__WHAT TO DO__: Render the records as a Markdown table with the columns Row and Entry, giving each line a row number and leaving out blank lines. Cover only the lines from the beginning of the records up to and including the line that contains "family: Orobanchaceae".

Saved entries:
-- Begin --

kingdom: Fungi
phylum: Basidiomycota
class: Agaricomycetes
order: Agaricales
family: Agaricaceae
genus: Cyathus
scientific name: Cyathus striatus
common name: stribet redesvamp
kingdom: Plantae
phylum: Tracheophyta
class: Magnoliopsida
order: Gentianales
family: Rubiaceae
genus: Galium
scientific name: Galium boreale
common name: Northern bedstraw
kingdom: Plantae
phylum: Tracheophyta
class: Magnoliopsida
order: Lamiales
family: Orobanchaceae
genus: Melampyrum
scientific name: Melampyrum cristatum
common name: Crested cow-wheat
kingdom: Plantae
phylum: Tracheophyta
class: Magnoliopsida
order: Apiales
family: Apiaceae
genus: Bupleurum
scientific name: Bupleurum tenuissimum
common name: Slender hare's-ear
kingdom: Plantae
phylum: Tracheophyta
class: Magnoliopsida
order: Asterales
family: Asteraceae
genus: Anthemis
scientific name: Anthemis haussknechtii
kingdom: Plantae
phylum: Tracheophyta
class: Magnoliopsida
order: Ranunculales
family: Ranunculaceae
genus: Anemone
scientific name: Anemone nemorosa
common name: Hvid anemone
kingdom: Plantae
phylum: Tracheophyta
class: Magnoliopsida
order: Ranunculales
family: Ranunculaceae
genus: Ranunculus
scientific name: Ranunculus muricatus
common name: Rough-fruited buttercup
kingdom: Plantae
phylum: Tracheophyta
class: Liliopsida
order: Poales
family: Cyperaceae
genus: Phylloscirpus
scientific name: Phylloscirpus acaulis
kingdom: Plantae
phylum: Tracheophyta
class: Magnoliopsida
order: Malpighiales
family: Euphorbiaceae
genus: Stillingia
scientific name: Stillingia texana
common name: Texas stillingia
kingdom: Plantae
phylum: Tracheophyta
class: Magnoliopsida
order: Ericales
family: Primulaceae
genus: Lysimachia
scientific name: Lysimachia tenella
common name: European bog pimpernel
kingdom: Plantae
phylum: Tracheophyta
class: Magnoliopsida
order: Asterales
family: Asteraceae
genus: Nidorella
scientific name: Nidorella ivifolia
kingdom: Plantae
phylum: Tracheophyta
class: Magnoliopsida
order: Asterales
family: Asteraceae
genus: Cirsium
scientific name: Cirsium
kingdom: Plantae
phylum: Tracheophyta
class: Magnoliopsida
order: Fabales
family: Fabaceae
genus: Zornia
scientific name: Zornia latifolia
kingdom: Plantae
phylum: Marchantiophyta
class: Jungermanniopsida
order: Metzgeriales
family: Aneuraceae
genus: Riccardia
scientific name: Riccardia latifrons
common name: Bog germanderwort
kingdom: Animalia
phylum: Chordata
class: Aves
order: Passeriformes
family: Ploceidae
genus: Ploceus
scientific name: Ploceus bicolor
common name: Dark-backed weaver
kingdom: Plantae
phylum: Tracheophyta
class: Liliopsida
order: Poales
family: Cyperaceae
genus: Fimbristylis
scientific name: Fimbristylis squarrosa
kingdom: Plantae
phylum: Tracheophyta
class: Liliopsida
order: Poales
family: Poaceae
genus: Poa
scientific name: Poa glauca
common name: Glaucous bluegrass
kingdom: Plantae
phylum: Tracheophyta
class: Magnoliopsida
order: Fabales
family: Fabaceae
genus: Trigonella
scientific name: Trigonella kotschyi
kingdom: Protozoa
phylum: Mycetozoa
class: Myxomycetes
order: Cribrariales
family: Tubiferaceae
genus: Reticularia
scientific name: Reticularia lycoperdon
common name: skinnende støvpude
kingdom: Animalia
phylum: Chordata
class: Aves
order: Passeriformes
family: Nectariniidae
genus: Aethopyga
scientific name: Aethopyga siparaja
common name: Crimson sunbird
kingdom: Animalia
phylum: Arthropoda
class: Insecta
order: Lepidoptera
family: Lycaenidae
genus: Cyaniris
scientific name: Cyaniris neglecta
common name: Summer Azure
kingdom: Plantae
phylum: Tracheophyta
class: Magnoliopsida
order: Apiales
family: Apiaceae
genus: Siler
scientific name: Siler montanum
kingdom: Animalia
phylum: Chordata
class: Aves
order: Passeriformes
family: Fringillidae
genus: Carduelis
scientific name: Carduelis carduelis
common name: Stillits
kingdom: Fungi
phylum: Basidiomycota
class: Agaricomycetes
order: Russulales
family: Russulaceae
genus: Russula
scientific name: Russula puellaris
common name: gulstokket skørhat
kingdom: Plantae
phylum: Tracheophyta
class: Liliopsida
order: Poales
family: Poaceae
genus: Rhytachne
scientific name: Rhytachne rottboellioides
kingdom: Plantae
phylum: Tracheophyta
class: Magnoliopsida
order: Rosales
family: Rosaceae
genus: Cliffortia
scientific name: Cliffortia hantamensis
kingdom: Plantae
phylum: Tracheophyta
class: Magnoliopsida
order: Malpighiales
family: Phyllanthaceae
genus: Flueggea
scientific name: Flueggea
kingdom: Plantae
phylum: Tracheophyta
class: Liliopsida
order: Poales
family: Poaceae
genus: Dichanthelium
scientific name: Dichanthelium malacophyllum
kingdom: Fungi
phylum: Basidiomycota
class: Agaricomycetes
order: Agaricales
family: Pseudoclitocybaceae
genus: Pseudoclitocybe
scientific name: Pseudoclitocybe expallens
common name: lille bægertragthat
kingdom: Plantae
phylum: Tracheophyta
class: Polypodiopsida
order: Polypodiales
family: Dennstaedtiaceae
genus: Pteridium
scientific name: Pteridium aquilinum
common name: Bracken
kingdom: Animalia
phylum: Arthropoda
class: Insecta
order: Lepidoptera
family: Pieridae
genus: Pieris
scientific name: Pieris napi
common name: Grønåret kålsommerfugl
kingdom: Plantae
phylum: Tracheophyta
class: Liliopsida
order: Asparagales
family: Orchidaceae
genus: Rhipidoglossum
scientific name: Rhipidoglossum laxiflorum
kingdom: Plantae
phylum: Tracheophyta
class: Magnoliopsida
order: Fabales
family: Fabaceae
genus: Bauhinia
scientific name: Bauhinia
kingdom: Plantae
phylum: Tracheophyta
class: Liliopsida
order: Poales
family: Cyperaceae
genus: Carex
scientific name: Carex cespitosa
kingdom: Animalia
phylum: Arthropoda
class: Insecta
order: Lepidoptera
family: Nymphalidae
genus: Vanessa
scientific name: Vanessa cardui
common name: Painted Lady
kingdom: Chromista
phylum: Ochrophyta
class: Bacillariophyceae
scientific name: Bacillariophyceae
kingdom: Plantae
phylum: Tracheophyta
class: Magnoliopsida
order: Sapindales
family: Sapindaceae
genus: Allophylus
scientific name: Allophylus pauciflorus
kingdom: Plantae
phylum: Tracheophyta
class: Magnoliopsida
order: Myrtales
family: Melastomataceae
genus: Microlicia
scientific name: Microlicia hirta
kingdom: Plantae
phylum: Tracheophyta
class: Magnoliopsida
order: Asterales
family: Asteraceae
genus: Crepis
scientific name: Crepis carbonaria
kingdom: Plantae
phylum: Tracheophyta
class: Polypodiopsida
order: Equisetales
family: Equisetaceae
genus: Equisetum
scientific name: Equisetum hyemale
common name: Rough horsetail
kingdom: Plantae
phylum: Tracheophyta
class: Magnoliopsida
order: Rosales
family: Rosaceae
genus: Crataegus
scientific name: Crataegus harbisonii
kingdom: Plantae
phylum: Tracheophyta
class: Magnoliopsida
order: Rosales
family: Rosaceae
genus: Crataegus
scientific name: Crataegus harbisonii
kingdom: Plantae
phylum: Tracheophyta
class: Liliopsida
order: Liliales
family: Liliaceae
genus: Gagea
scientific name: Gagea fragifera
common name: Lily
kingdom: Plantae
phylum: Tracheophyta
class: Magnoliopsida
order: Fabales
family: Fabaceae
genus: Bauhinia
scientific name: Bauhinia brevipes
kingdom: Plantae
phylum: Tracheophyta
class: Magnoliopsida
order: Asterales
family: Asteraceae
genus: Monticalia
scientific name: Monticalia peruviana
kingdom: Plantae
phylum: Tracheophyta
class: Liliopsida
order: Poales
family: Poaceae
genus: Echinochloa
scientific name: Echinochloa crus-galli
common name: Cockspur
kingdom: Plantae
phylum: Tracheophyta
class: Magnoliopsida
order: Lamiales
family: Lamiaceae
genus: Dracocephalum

-- End --

__RESULT BELOW__:
| Row | Entry |
|---|---|
| 1 | kingdom: Fungi |
| 2 | phylum: Basidiomycota |
| 3 | class: Agaricomycetes |
| 4 | order: Agaricales |
| 5 | family: Agaricaceae |
| 6 | genus: Cyathus |
| 7 | scientific name: Cyathus striatus |
| 8 | common name: stribet redesvamp |
| 9 | kingdom: Plantae |
| 10 | phylum: Tracheophyta |
| 11 | class: Magnoliopsida |
| 12 | order: Gentianales |
| 13 | family: Rubiaceae |
| 14 | genus: Galium |
| 15 | scientific name: Galium boreale |
| 16 | common name: Northern bedstraw |
| 17 | kingdom: Plantae |
| 18 | phylum: Tracheophyta |
| 19 | class: Magnoliopsida |
| 20 | order: Lamiales |
| 21 | family: Orobanchaceae |